Task requirements
1. Answer these questions from the biographical text on Barry O'Farrell:
(a) Which seat did O'Farrell win at the 1995 New South Wales election?
(b) On what date did he formally resign as Liberal Party leader?
(c) At which school did he finish his high school education?
2. Extend the biographical text on Barry O'Farrell, picking up after its final sentence.

Text segment
***

At the 1995 New South Wales election, O'Farrell was elected to the safe Liberal seat of Northcott in northern Sydney. Following the seat's abolition in the 1998 redistribution he secured selection for the equally safe seat of Ku-ring-gai in 1999 and held it until 2015. O'Farrell joined the Shadow Ministry in 1998 and served two periods as Deputy Leader (1999–2002 and 2003–2007). Following the Liberal-Nationals' defeat at the 2007 state election (their fourth in a row), O'Farrell challenged Peter Debnam for the Liberal leadership. Debnam withdrew from the contest on the day of the ballot and O'Farrell was elected unopposed as the Leader of the New South Wales Liberal Party and consequently as Leader of the Opposition. He became Premier in a landslide at the 2011 election, winning the largest majority government in New South Wales history.

On 16 April 2014, O'Farrell announced his intention to resign as party leader and NSW Premier as well as Minister for Western Sydney after misleading a New South Wales Independent Commission Against Corruption (ICAC) investigation. ICAC subsequently found "that there was no intention on Mr O'Farrell's part to mislead". He formally resigned on 17 April as Liberal Party leader and on 24 November 2014, O'Farrell announced his intention not to stand for re-election at the 2015 NSW election.

==Early life and background==
The youngest of three children, Barry Robert O'Farrell was born to Kevin and Mae O'Farrell in the Royal Women's Hospital, Melbourne, on 24 May 1959. He is descended from Irish immigrants who arrived in Victoria in the 1860s; and his paternal grandfather was an officer in the Victoria Police Force in Ballarat. The O'Farrells moved to Darwin during his adolescence and he finished his high school education at St John's College.

In 1977 O'Farrell began studying at the Australian National University in Canberra, residing at Ursula College. During his second year of study, he was elected President of the Ursula College Student Association. In 1980 he received a Bachelor of Arts (BA) in Australian history, politics and Aboriginal studies and has cited Professor Manning Clark and Don Baker as major influences for his continuing interest in Australian history.

After serving as a graduate trainee in the Department of Business and Consumer Affairs, in 1980 O'Farrell joined the Liberal Party and worked in the offices of two South Australian Senators, Tony Messner and Gordon Davidson.

***

Stored data entries:

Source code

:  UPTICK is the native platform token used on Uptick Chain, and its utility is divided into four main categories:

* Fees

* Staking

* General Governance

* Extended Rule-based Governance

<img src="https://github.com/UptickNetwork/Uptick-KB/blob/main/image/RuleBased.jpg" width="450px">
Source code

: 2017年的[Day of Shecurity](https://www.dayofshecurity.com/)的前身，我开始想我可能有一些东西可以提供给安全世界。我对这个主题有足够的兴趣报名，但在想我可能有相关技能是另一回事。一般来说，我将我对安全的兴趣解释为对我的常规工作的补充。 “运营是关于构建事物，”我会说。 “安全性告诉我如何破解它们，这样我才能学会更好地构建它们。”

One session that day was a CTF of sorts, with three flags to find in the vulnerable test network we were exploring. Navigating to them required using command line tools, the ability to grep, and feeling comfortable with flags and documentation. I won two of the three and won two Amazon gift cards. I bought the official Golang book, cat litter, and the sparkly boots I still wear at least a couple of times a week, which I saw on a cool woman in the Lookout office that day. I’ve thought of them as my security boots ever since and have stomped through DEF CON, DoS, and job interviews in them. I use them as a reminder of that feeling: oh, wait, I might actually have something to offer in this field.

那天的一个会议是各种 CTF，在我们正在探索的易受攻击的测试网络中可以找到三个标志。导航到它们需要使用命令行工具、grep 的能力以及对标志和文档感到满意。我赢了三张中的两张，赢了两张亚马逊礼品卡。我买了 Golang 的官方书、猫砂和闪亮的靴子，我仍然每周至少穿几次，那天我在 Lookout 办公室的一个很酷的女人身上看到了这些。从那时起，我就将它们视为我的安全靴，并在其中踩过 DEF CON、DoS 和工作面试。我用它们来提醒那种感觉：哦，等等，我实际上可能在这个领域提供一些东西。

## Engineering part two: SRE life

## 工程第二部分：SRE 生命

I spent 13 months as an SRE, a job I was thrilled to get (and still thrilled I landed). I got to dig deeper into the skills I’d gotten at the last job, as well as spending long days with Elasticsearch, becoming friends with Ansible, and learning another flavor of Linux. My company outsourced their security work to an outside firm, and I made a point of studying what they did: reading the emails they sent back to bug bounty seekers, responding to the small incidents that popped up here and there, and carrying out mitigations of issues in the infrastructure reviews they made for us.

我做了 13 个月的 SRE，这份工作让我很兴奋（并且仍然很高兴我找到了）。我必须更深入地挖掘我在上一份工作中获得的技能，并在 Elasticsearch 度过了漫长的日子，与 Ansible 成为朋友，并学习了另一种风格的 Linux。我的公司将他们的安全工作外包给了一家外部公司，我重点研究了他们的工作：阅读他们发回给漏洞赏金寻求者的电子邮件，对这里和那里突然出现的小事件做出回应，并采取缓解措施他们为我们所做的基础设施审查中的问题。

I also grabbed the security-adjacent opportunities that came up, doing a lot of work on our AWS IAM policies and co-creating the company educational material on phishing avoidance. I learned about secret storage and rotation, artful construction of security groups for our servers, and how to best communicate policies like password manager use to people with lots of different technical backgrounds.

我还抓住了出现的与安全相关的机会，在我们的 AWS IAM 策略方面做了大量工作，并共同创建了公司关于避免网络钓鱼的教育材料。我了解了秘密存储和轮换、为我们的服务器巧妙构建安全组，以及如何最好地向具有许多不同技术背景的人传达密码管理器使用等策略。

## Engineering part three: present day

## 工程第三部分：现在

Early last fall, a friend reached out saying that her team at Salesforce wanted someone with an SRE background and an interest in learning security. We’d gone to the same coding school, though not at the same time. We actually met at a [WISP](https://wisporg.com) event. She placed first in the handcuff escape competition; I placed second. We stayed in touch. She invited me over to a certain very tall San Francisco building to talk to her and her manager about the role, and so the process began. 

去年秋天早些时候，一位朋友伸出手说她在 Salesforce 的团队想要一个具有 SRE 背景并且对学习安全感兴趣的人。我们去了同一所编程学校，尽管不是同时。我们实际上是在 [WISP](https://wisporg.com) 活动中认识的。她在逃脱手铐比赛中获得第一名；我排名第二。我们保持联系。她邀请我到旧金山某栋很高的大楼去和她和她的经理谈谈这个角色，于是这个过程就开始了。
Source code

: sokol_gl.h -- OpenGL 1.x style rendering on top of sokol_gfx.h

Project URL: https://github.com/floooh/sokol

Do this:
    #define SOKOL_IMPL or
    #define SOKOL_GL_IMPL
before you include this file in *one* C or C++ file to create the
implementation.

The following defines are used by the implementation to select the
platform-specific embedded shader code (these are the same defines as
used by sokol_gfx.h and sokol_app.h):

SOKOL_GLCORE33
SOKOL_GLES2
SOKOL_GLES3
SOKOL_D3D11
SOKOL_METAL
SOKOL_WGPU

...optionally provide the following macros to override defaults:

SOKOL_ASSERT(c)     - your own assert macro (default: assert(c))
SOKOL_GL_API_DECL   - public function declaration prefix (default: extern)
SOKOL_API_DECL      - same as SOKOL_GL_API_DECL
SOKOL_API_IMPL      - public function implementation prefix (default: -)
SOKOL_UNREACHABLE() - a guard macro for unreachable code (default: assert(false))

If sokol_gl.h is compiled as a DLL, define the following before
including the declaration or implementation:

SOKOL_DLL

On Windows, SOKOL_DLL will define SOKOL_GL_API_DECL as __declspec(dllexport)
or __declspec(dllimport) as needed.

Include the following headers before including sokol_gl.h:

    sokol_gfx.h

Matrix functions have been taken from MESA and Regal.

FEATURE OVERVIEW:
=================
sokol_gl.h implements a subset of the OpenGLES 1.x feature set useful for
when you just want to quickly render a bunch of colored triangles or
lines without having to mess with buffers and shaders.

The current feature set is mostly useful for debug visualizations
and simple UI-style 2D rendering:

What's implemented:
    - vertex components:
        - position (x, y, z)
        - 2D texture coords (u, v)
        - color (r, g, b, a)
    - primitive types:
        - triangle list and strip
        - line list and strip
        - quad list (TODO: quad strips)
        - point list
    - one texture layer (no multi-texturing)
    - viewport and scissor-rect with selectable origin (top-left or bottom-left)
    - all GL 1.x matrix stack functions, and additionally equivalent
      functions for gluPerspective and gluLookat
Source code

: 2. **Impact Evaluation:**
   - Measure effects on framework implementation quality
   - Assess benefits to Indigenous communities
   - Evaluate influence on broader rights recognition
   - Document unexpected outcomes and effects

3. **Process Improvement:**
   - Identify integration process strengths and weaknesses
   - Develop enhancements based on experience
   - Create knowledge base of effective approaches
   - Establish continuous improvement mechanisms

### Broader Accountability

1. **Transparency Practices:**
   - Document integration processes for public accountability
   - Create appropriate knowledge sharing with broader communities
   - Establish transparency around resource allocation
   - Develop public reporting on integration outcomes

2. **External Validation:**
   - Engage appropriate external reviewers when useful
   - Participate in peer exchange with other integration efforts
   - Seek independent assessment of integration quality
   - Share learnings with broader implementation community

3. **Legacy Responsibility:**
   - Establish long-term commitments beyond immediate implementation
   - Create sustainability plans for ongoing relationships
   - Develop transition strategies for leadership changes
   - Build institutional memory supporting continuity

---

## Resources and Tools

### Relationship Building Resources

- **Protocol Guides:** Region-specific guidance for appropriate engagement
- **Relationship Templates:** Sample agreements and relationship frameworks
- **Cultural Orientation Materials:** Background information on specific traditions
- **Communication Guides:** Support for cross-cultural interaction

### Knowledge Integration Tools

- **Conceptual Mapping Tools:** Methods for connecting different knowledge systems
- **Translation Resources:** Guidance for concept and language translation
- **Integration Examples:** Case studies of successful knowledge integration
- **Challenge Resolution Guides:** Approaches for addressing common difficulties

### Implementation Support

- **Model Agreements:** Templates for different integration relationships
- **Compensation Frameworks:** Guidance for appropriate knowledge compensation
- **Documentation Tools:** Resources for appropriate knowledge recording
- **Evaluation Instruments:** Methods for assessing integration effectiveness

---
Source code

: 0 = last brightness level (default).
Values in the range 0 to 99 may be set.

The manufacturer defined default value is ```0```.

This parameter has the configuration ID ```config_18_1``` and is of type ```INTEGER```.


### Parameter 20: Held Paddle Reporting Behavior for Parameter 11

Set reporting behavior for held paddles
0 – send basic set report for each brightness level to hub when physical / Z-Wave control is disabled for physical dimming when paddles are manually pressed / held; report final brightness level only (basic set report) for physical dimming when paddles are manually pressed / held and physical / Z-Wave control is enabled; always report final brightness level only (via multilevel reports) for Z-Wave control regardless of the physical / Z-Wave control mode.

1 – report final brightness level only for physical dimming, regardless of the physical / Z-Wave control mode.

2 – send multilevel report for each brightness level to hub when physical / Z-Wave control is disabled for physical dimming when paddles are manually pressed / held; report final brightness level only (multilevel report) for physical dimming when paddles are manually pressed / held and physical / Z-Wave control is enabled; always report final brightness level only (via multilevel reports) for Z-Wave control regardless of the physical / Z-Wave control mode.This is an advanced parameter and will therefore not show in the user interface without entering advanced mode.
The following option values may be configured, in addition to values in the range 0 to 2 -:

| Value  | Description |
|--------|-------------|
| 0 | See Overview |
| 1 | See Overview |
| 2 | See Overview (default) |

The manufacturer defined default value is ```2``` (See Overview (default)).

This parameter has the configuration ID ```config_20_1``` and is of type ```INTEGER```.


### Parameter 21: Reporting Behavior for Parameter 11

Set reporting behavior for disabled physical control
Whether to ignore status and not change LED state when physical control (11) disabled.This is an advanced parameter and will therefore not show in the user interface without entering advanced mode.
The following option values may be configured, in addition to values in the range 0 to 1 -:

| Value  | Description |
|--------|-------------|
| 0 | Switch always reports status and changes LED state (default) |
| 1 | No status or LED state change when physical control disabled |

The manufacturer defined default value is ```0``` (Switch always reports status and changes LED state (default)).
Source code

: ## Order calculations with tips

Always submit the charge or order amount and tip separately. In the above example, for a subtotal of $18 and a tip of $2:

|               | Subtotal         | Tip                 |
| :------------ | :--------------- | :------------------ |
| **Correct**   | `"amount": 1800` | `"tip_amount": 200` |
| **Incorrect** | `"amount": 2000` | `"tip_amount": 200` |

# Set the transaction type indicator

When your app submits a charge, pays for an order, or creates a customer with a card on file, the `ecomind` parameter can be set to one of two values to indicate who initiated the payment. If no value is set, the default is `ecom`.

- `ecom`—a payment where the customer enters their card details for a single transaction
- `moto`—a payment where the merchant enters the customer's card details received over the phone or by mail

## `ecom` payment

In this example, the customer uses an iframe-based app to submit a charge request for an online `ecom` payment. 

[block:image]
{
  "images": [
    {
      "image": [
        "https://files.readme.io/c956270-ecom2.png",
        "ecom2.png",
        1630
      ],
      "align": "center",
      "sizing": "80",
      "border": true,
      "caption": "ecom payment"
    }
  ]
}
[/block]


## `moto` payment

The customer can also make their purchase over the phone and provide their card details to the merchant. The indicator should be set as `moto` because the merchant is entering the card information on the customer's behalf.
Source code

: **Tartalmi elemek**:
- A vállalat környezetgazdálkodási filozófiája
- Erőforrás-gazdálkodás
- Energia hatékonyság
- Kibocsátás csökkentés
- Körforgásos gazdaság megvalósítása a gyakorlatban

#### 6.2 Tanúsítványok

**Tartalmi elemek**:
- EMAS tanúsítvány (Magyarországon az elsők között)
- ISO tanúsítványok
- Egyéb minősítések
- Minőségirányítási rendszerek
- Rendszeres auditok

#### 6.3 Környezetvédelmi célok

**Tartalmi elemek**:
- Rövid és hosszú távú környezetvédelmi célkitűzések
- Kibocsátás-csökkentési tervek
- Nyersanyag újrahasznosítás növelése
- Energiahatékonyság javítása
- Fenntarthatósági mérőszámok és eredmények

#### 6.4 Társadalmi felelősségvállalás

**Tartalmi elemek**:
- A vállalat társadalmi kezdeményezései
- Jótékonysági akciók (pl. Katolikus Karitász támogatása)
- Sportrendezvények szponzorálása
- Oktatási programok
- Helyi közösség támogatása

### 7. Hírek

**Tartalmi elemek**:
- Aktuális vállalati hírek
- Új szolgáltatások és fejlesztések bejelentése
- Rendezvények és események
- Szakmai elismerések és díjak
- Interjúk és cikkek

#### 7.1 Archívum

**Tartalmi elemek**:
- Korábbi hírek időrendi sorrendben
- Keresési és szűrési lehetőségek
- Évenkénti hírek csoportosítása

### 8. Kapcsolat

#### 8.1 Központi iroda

***

Exercise results
1.
(a) Northcott
(b) 17 April (2014)
(c) St John's College

2.
When John Howard became Leader of the Opposition in 1985, his chief of staff, Gerard Henderson, hired O'Farrell as a Sydney-based adviser. In May 1988, O'Farrell was employed as Chief of Staff for Bruce Baird, a cabinet minister in the New South Wales government. Four years later, O'Farrell and Tony Abbott sought appointment as the State Director of the New South Wales Liberal Party. O'Farrell succeeded and he held this position until 1995.

==Member of Parliament==
In 1994, O'Farrell was preselected to replace former Transport Minister and Deputy Liberal Leader, Bruce Baird, in the safe Liberal seat of Northcott and won the seat on 25 March 1995 at the 1995 election with 60.05% of the primary vote, 68.63% after preferences against Andrew Leigh, the Labor candidate who was elected in 2010 as the federal Member for Fraser.

O'Farrell gave his maiden speech in Parliament on 19 September 1995.

On 14 December 1998, State Opposition Leader Kerry Chikarovski appointed O'Farrell Shadow Minister for Small Business and Information Technology. When his seat of Northcott was abolished in the 1998 redistribution, O'Farrell decided to contest the equally safe seat of Ku-ring-gai, which had been vacated by the sitting member, Stephen O'Doherty, who had moved to contest the seat of Hornsby following the redistribution. O'Farrell represented Northcott until its abolition on 26 March 1999. His transfer bid was successful at the 1999 election, gaining 56.3% of the primary vote and 70.03% after preferences. When Ron Phillips was defeated at the election, thereby vacating the Deputy Leadership, O'Farrell stood for the position and was elected on 31 March 1999, defeating Chris Hartcher by one vote. Chikarovski then appointed him on 19 April 1999 to the senior role of Shadow Minister for Transport, dropping Small Business.

At the 1999 republic referendum, O'Farrell voted against the proposal for Australia to become a republic with a president elected by the Parliament of Australia. In 2007, referring to his vote, O'Farrell stated "I'm not going to buy something that I don't believe is a better deal".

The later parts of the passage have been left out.